Hannah Pitt discusses her house with Sister Ella Chapter, a Salt Lake City real estate agent—she is selling it to move to New York. Ella begins to rhapsodize about the property, but Hannah bitingly cuts her short. Ella tells her she likes her because she is the only unfriendly Mormon she knows, and urges her to stay put and not venture out into the sinful world. But Hannah replies that Salt Lake has worn her out; she plans to take her chances in New York.

Analysis

Joe and Louis's encounter in Scene Seven plays on the multiple connotations of "free" and "freedom," which are important concepts for the play as a whole. After Louis riffs on the problems of Ronald Reagan's children, Joe remarks on how uninhibited Louis is. He does not use the word "free," but that is what Louis clearly is—free with language, free with innuendo, a free spirit compared to the stuffiness and repression Joe is accustomed to. But freedom is also a political concept, one of the cherished ideals of America. Louis makes the link explicit—"Land of the free," he says, referring not just to political liberty but to his own "irresponsible" nature. This concept of freedom as liberation, both personal and political, is repeated when Joe describes the empty Hall of Justice, and muses about what it would be like "if overnight everything you owe anything to, justice, or love, had really gone away. Free." Justice and love are valuable ideals, but to Joe they are encumbrances—his commitment to justice keeps him from accepting Roy's offer, and his love for Harper traps him in an unhappy marriage. Freedom is frightening to him because it means abandoning his value system, but he still finds the idea attractive, exciting and even erotic.

Read more about the theme of law versus justice in the play.

But Louis understands how costly that kind of freedom can be. Although it will not stop him from leaving Prior, his decision is truly agonizing, and he has a sense, still unformed but real, of the personal and social costs he will endure for his choice. Thus to Louis, freedom is as "heartless" as he himself is; it means the chance "to do whatever," to be "greedy and loveless and blind." His use of the plural and his reference to Americans as Reagan's children links this negative vision of "free" to political freedom just as he earlier connected it with the positive vision.

Thus in this one scene the play offers a complicated understanding of freedom: it is thrilling, adventurous, vital, but also terrifying and lonely, and it has unimaginable costs. Despite these costs, though, both men will pursue their freedom—as they must, for the rejection of freedom leads to stasis and death. Just as Louis's ancestors pursued personal freedom over a dangerous ocean, or Joe's endured a harsh trek westward to find freedom of belief, so must their descendants continue to seek out freedom—forward motion—despite the painful, even immoral choices it requires.
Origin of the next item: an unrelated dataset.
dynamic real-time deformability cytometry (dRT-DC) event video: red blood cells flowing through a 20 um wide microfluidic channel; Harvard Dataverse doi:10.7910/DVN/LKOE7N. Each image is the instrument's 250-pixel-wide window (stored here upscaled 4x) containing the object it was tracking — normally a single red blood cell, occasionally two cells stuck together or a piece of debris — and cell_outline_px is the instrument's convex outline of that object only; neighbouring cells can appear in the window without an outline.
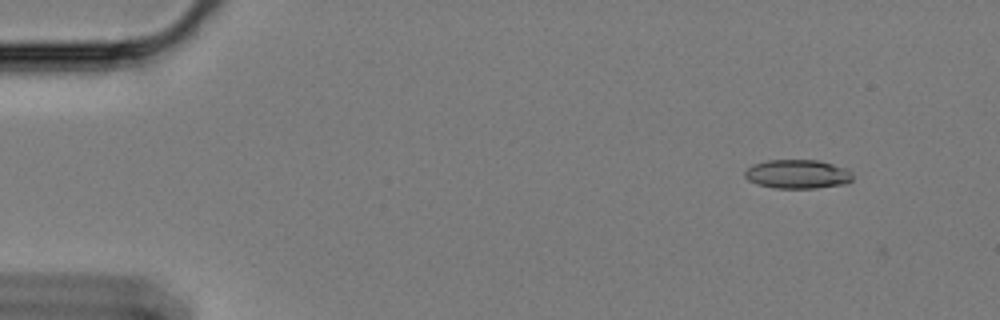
{"species": "Egyptian fruit bat (a non-hibernating species)", "species_latin": "Rousettus aegyptiacus", "temperature_condition": "cold", "stored_images_in_passage": 3, "camera_frame_rate_fps": 3000, "um_per_image_px": 0.085, "animal": {"sex": "female"}, "frame": {"image": 1, "passage_image": 1, "time_ms": 0.0, "image_size_px": [1000, 320], "cell_outline_px": [[852, 180], [848, 184], [816, 188], [776, 188], [756, 184], [748, 180], [744, 176], [744, 172], [752, 164], [768, 160], [816, 160], [848, 168], [852, 172]], "centroid_in_image_um": [67.81, 14.8], "position_along_channel_um": 17.2, "area_um2": 18.38}}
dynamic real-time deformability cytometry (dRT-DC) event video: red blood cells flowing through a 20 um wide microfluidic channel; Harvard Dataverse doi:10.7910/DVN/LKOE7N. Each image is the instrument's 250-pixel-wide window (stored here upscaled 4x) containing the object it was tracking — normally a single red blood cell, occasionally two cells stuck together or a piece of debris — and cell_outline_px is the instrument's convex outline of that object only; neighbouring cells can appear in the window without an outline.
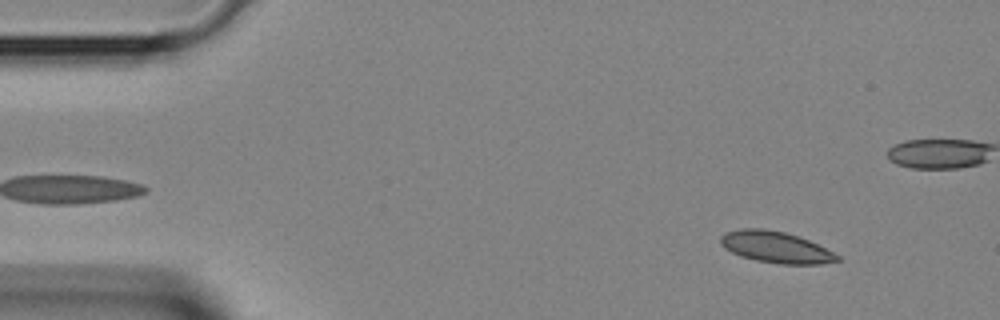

Sister Ella Chapter, more than any of the other human characters, rejects this idea of freedom. For her, freedom—as symbolized by travel—leads inevitably to evil. She would prefer that her friend Hannah remain in Salt Lake City, where she thinks she will be safe from danger. But the experience of the Mormon characters shows that mere lack of movement cannot save people. Joe and Harper were just as unhappy in Utah as they are in New York; the only difference is that, there, a conformist society prevented them from finding a better way, requiring them to seem cheerful, uncomplicated, and strong. Salt Lake was not enough to give Hannah a satisfying marriage or make Joe's father love him. In Scene Four, Joe tells Roy that Mormons come from dysfunctional families even though they are not supposed to—stasis is no cure for dysfunction.